Edit

Lateral Join

Background

Row-to-column conversion is a common operation in ETL processing. Lateral is a special Join keyword that can associate a row with an internal subquery or table function. By using Lateral in conjunction with unnest, we can implement conversion from one-row to multi-row.

Instructions for use

To use lateral join, you need to open the new version of optimizer:

set global enable_cbo = true;

Syntax:

from table_reference join [lateral] table_reference

The Unnest keyword is a table function that converts an array into multiple rows.Together with Lateral Join, it can implement our common row expansion logic.

SELECT student, score
FROM tests
CROSS JOIN LATERAL UNNEST(scores) AS t (score);

SELECT student, score
FROM tests, UNNEST(scores) AS t (score);

The second syntax here is a shortened version of the first one, where the Lateral Join can be omitted using the Unnest keyword.

Usage examples

The current version of StarRocks supports type transformation between Bitmap, String, Array, and Column.

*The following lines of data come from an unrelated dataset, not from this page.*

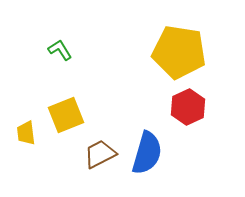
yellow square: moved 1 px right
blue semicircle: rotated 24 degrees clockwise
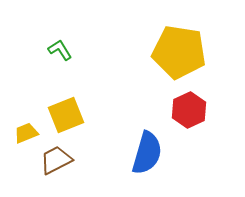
red hexagon: moved 1 px right, 3 px down
yellow trapezoid: rotated 75 degrees clockwise
brown trapezoid: moved 44 px left, 6 px down
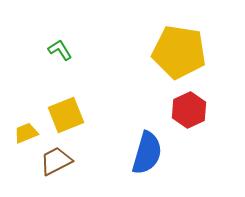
brown trapezoid: moved 1 px down
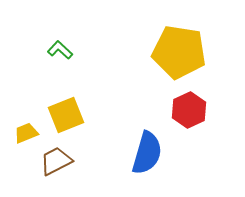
green L-shape: rotated 15 degrees counterclockwise
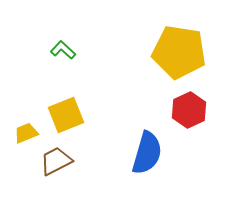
green L-shape: moved 3 px right
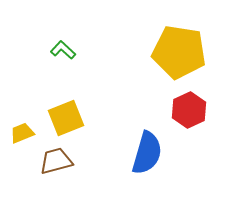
yellow square: moved 3 px down
yellow trapezoid: moved 4 px left
brown trapezoid: rotated 12 degrees clockwise
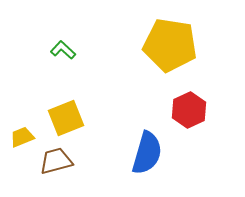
yellow pentagon: moved 9 px left, 7 px up
yellow trapezoid: moved 4 px down
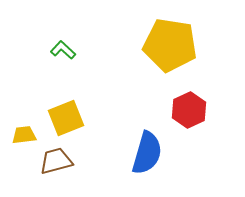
yellow trapezoid: moved 2 px right, 2 px up; rotated 15 degrees clockwise
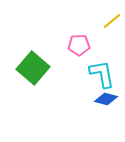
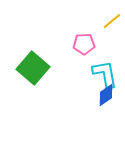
pink pentagon: moved 5 px right, 1 px up
cyan L-shape: moved 3 px right
blue diamond: moved 4 px up; rotated 50 degrees counterclockwise
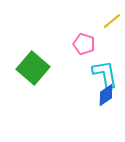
pink pentagon: rotated 20 degrees clockwise
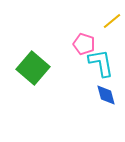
cyan L-shape: moved 4 px left, 11 px up
blue diamond: rotated 70 degrees counterclockwise
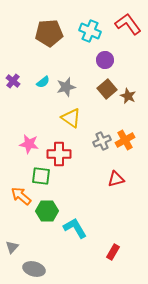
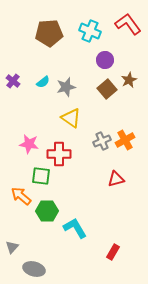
brown star: moved 1 px right, 16 px up; rotated 21 degrees clockwise
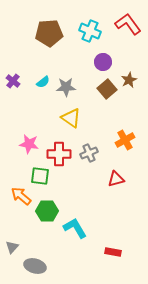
purple circle: moved 2 px left, 2 px down
gray star: rotated 12 degrees clockwise
gray cross: moved 13 px left, 12 px down
green square: moved 1 px left
red rectangle: rotated 70 degrees clockwise
gray ellipse: moved 1 px right, 3 px up
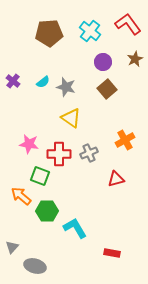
cyan cross: rotated 15 degrees clockwise
brown star: moved 6 px right, 21 px up
gray star: rotated 18 degrees clockwise
green square: rotated 12 degrees clockwise
red rectangle: moved 1 px left, 1 px down
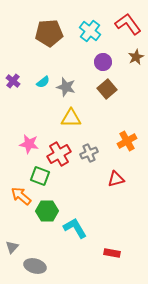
brown star: moved 1 px right, 2 px up
yellow triangle: rotated 35 degrees counterclockwise
orange cross: moved 2 px right, 1 px down
red cross: rotated 30 degrees counterclockwise
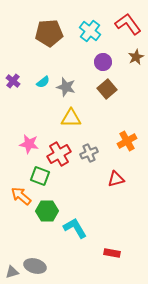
gray triangle: moved 25 px down; rotated 32 degrees clockwise
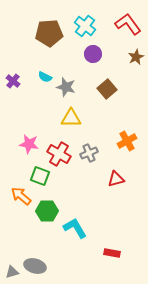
cyan cross: moved 5 px left, 5 px up
purple circle: moved 10 px left, 8 px up
cyan semicircle: moved 2 px right, 5 px up; rotated 64 degrees clockwise
red cross: rotated 30 degrees counterclockwise
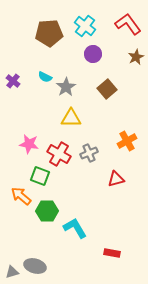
gray star: rotated 24 degrees clockwise
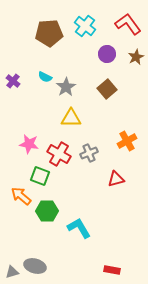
purple circle: moved 14 px right
cyan L-shape: moved 4 px right
red rectangle: moved 17 px down
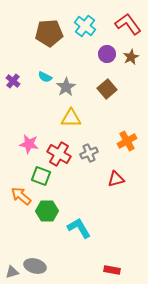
brown star: moved 5 px left
green square: moved 1 px right
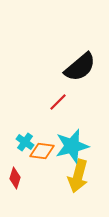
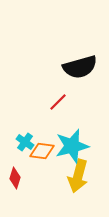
black semicircle: rotated 24 degrees clockwise
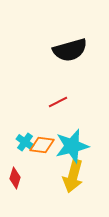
black semicircle: moved 10 px left, 17 px up
red line: rotated 18 degrees clockwise
orange diamond: moved 6 px up
yellow arrow: moved 5 px left
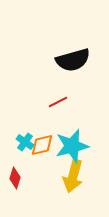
black semicircle: moved 3 px right, 10 px down
orange diamond: rotated 20 degrees counterclockwise
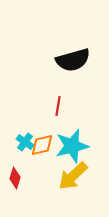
red line: moved 4 px down; rotated 54 degrees counterclockwise
yellow arrow: rotated 32 degrees clockwise
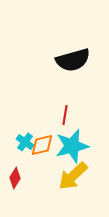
red line: moved 7 px right, 9 px down
red diamond: rotated 15 degrees clockwise
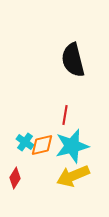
black semicircle: rotated 92 degrees clockwise
yellow arrow: rotated 20 degrees clockwise
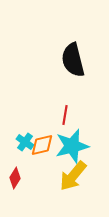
yellow arrow: rotated 28 degrees counterclockwise
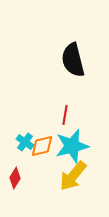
orange diamond: moved 1 px down
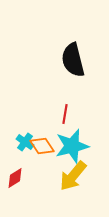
red line: moved 1 px up
orange diamond: rotated 70 degrees clockwise
red diamond: rotated 25 degrees clockwise
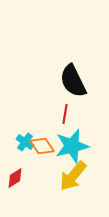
black semicircle: moved 21 px down; rotated 12 degrees counterclockwise
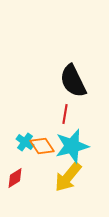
yellow arrow: moved 5 px left, 1 px down
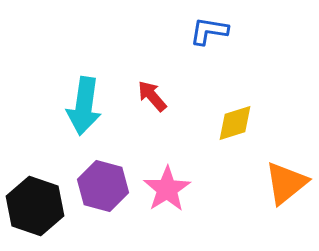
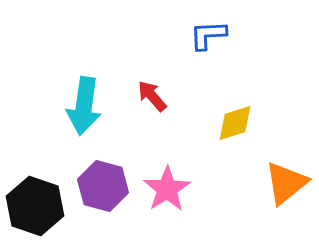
blue L-shape: moved 1 px left, 4 px down; rotated 12 degrees counterclockwise
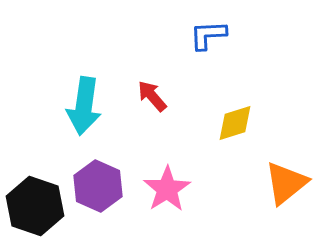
purple hexagon: moved 5 px left; rotated 9 degrees clockwise
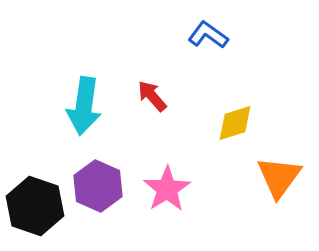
blue L-shape: rotated 39 degrees clockwise
orange triangle: moved 7 px left, 6 px up; rotated 15 degrees counterclockwise
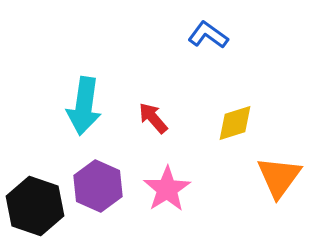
red arrow: moved 1 px right, 22 px down
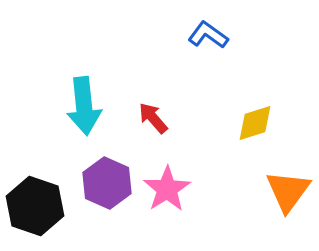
cyan arrow: rotated 14 degrees counterclockwise
yellow diamond: moved 20 px right
orange triangle: moved 9 px right, 14 px down
purple hexagon: moved 9 px right, 3 px up
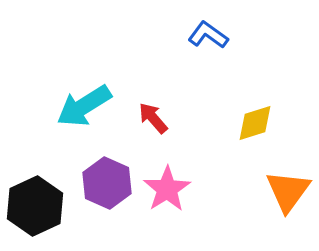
cyan arrow: rotated 64 degrees clockwise
black hexagon: rotated 16 degrees clockwise
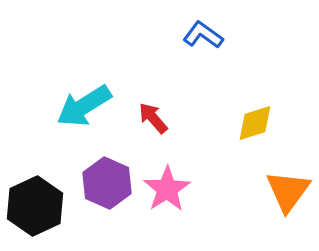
blue L-shape: moved 5 px left
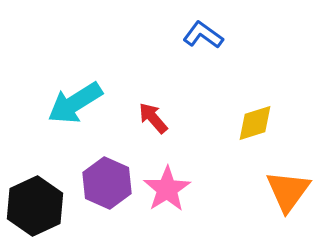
cyan arrow: moved 9 px left, 3 px up
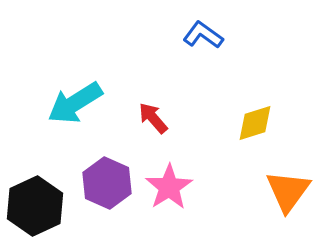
pink star: moved 2 px right, 2 px up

Some conversions between types in Lateral Join

Together with Unnest, we can achieve the following features:

  • Expanding a string into multiple lines
CREATE TABLE lateral_test2 (
    `v1` bigint(20) NULL COMMENT "",
    `v2` string NULL COMMENT ""
)
duplicate key(v1)
DISTRIBUTED BY HASH(`v1`) BUCKETS 1
PROPERTIES (
    "replication_num" = "1",
    "in_memory" = "false",
    "storage_format" = "DEFAULT"
);

insert into lateral_test2 values (1, "1,2,3"), (2, "1,3");
select * from lateral_test2;

+------+-------+
| v1   | v2    |
+------+-------+
|    1 | 1,2,3 |
|    2 | 1,3   |
+------+-------+


select v1,unnest from lateral_test2 , unnest(split(v2, ",")) ;

+------+--------+
| v1   | unnest |
+------+--------+
|    1 | 1      |
|    1 | 2      |
|    1 | 3      |
|    2 | 1      |
|    2 | 3      |
+------+--------+
  • Expanding an array into multiple rows
CREATE TABLE lateral_test (
    `v1` bigint(20) NULL COMMENT "",
    `v2` ARRAY NULL COMMENT ""
) 
duplicate key(v1)
DISTRIBUTED BY HASH(`v1`) BUCKETS 1
PROPERTIES (
    "replication_num" = "1",
    "in_memory" = "false",
    "storage_format" = "DEFAULT"
);

insert into lateral_test values (1, [1,2]), (2, [1, null, 3]), (3, null);
select * from lateral_test;

+------+------------+
| v1   | v2         |
+------+------------+
|    1 | [1,2]      |
|    2 | [1,null,3] |
|    3 | NULL       |
+------+------------+


select v1,v2,unnest from lateral_test , unnest(v2) ;

+------+------------+--------+
| v1   | v2         | unnest |
+------+------------+--------+
|    1 | [1,2]      |      1 |
|    1 | [1,2]      |      2 |
|    2 | [1,null,3] |      1 |
|    2 | [1,null,3] |   NULL |
|    2 | [1,null,3] |      3 |
+------+------------+--------+
  • Transforming Bitmap output
CREATE TABLE lateral_test3 (
`v1` bigint(20) NULL COMMENT "",
`v2` Bitmap BITMAP_UNION COMMENT ""
)
Aggregate key(v1)
DISTRIBUTED BY HASH(`v1`) BUCKETS 1;

insert into lateral_test3 values (1, bitmap_from_string('1, 2')), (2, to_bitmap(3));
select v1, bitmap_to_string(v2) from lateral_test3;

+------+------------------------+
| v1   | bitmap_to_string(`v2`) |
+------+------------------------+
|    1 | 1,2                    |
|    2 | 3                      |
+------+------------------------+


insert into lateral_test3 values (1, to_bitmap(3));

select v1, bitmap_to_string(v2) from lateral_test3;

+------+------------------------+
| v1   | bitmap_to_string(`v2`) |
+------+------------------------+
|    1 | 1,2,3                  |
|    2 | 3                      |
+------+------------------------+


select v1,unnest from lateral_test3 , unnest(bitmap_to_array(v2)) ;

+------+--------+
| v1   | unnest |
+------+--------+
|    1 |      1 |
|    1 |      2 |
|    1 |      3 |
|    2 |      3 |
+------+--------+

Caution

  • Currently, Lateral join is only used with Unnest to achieve row-to-column conversion. Other table functions / UDTF will be supported later.
  • Currently, Lateral join does not support subqueries.